◆ **EXCERPTED PASSAGE**
----------------------------------------
No deadlock detection messages appear in the Postgres log, which is why I
have put "deadlock" in quotes: It's a deadlock in the computer science
meaning of the word, but perhaps not in the Postgres internal meaning of the
word.  Specifically, the VACUUM appears to be waiting on SQL statements
which are in turn waiting on the VACUUM.  That condition continues
indefinitely until the VACUUM is manually terminated (a control-C in psql),
at which time all locks appear to be released and processing continues
normally.

A query of pg_locks shows the condition.  We've written a program that
queries pg_locks and shows who is waiting on whom.   here is a snippet of
its output for one of these incidents.  If a raw query of that table (or
some other) would be better, please let me know what that query should be.
----------------------------------------
◆ **ITEMS**
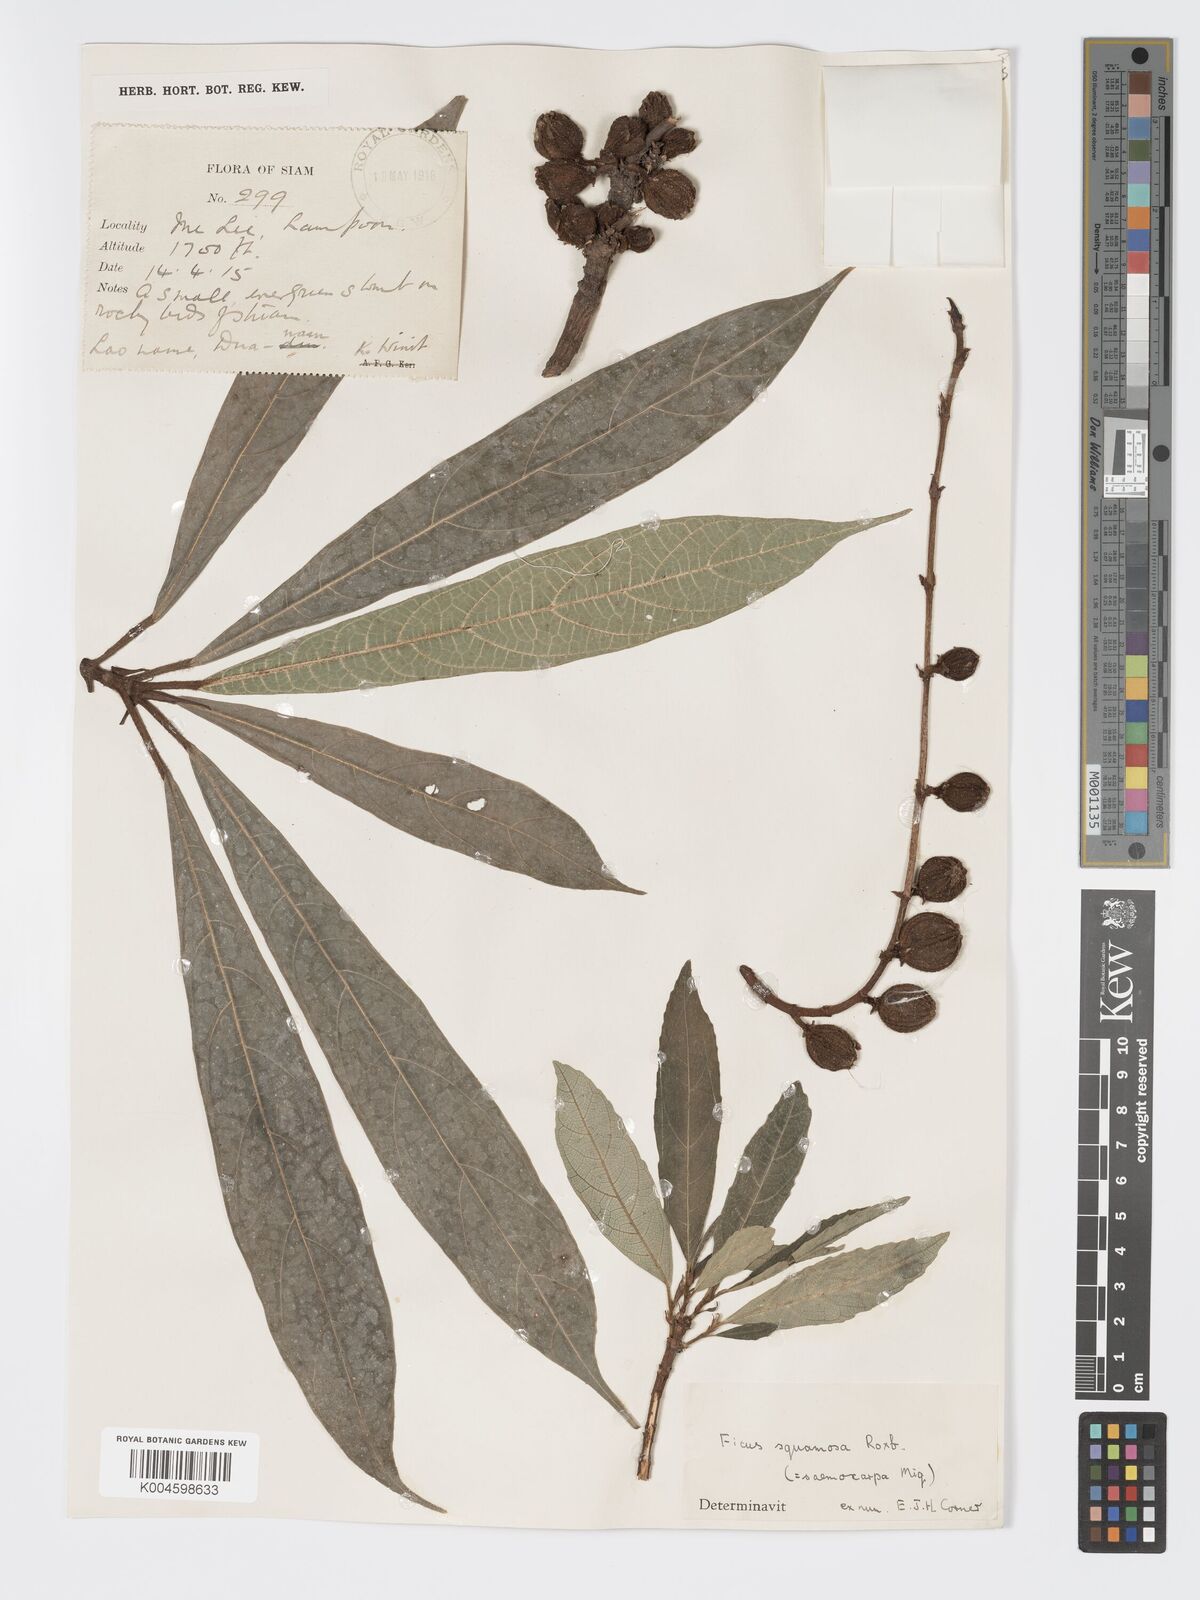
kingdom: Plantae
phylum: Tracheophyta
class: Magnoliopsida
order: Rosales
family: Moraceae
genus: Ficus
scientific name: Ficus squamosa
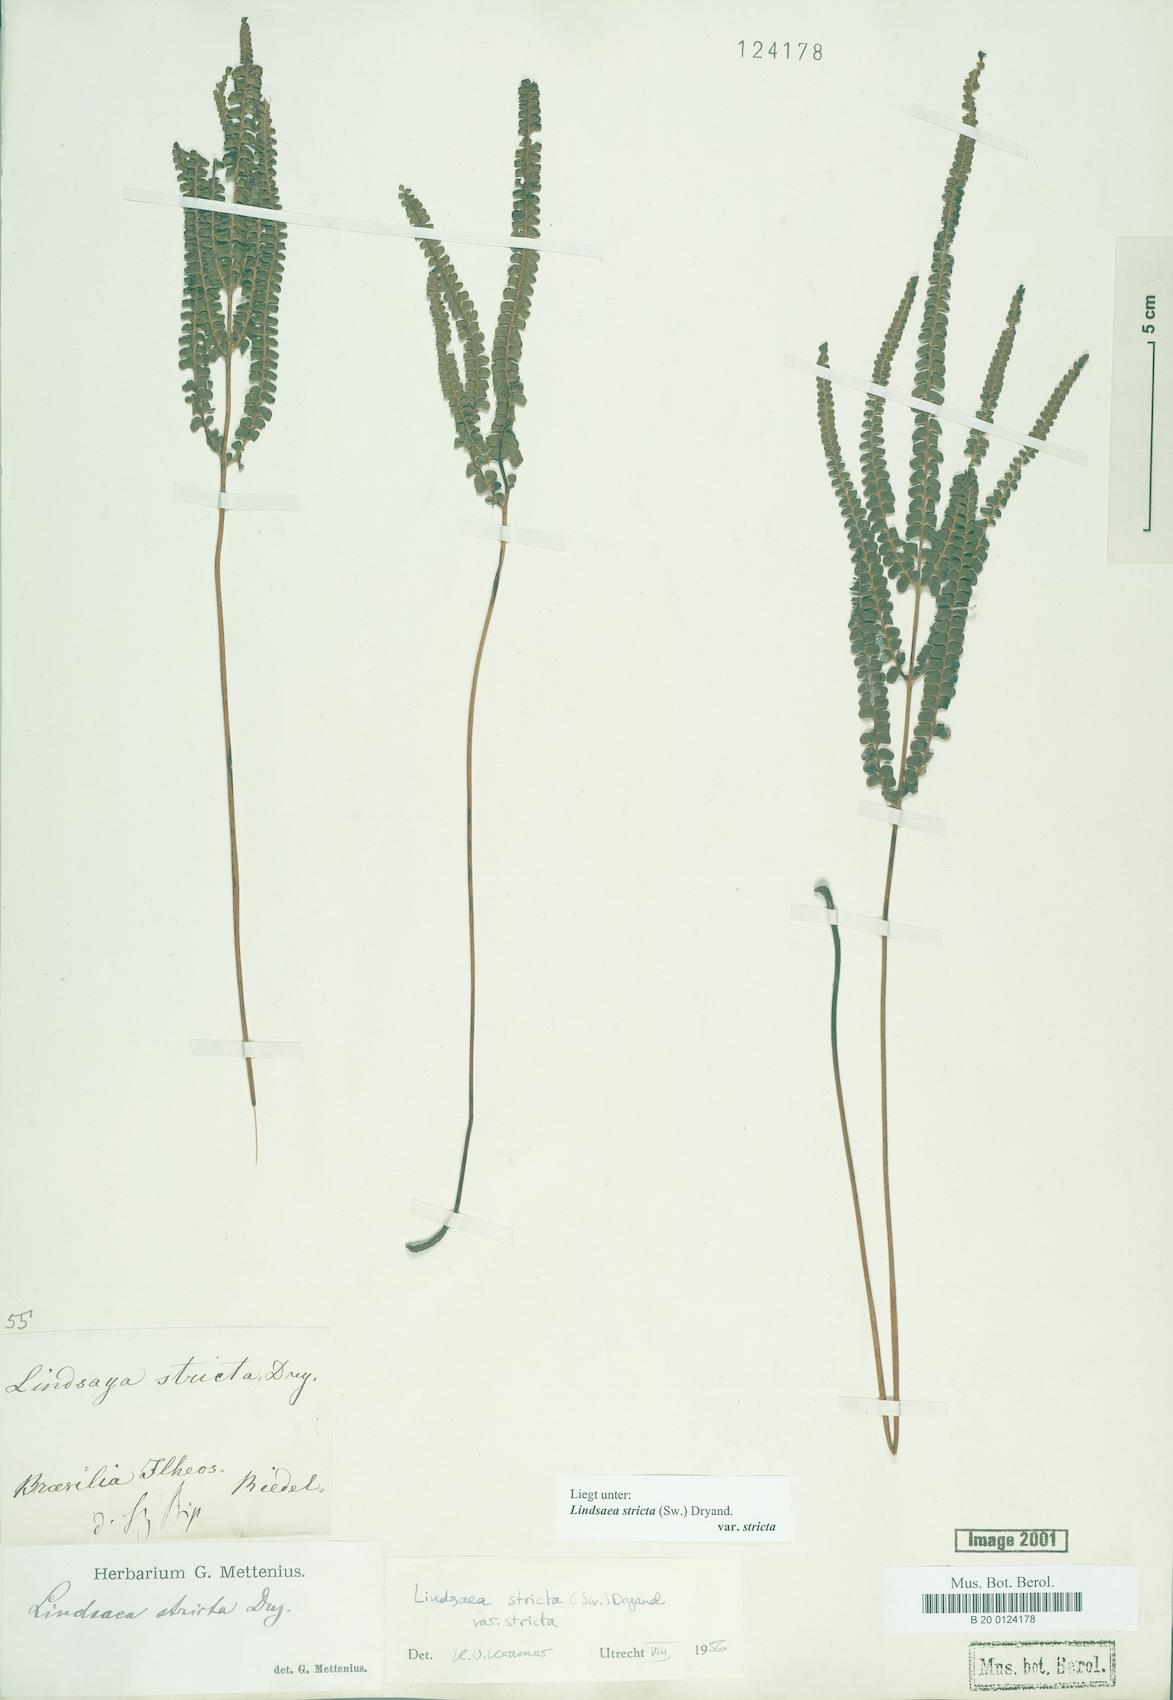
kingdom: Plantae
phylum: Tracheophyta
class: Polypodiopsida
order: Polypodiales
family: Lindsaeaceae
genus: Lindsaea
----------------------------------------
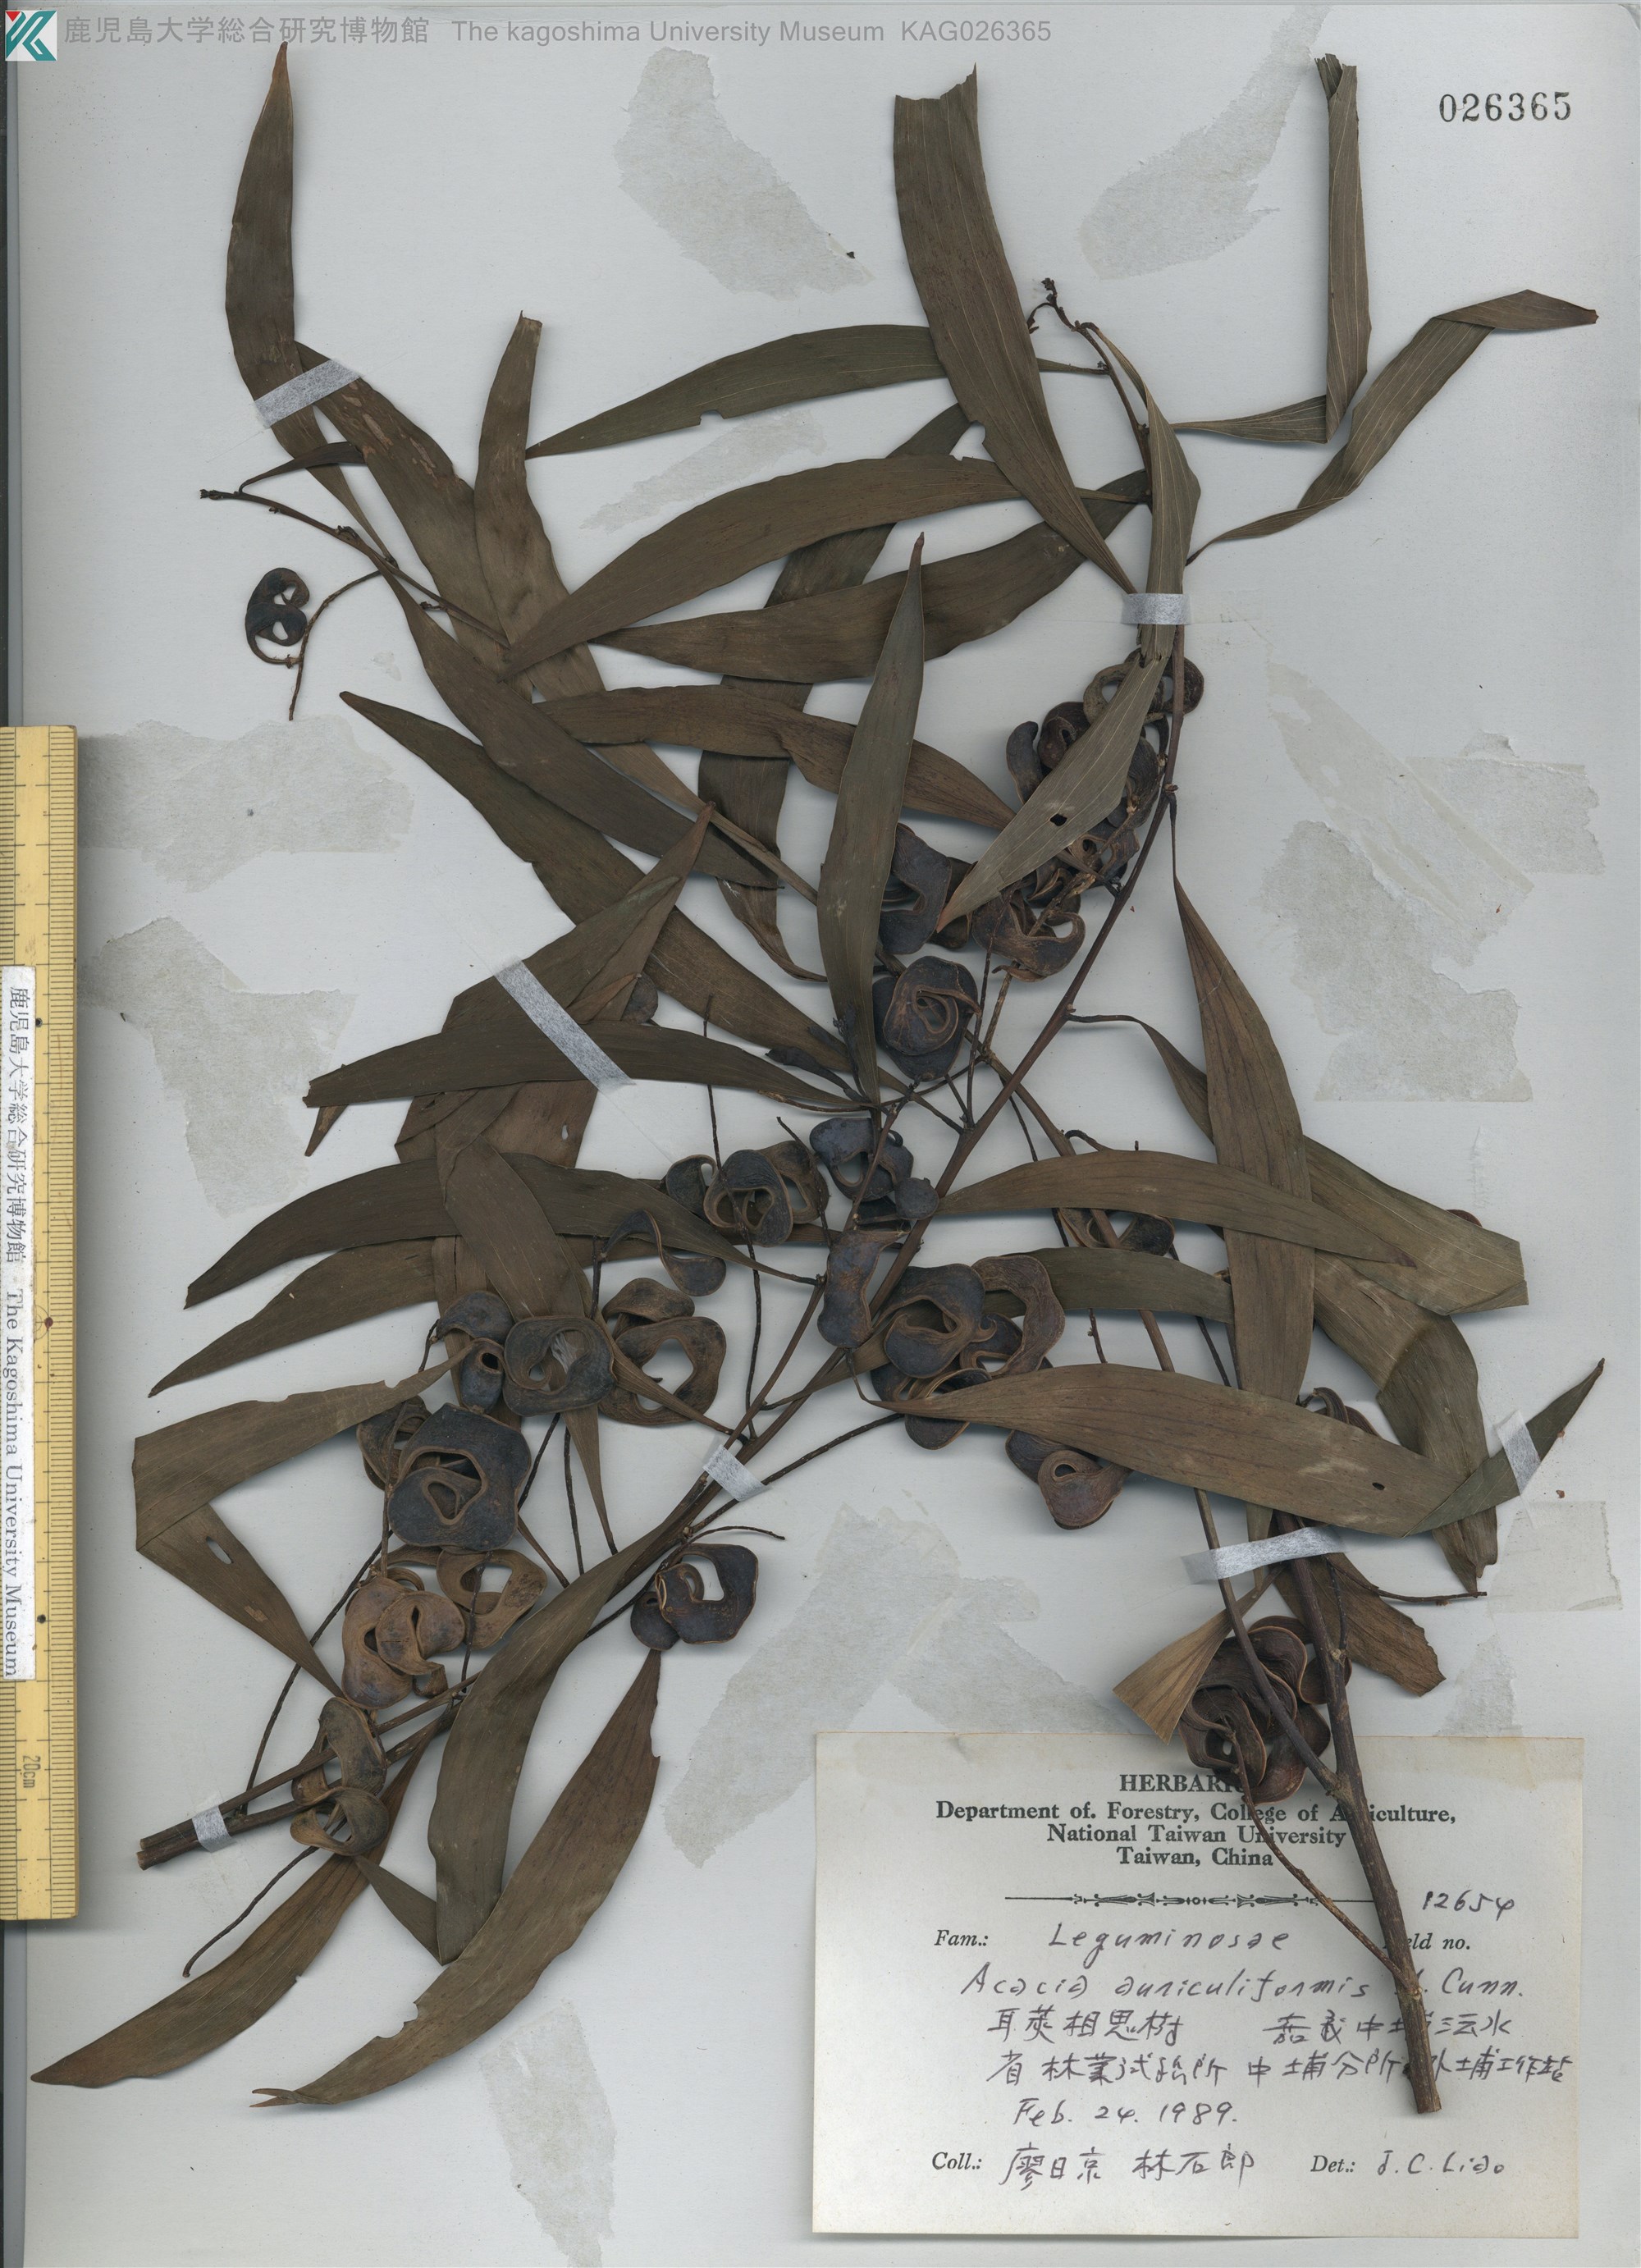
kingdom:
----------------------------------------
◆ **AIM OF THE TASK**
Reproduce, word for word, the part of the Postgres VACUUM passage from "A query of pg_locks" to "query should be.".

◆ **EXERCISE OUTPUT**
A query of pg_locks shows the condition.  We've written a program that
queries pg_locks and shows who is waiting on whom.   here is a snippet of
its output for one of these incidents.  If a raw query of that table (or
some other) would be better, please let me know what that query should be.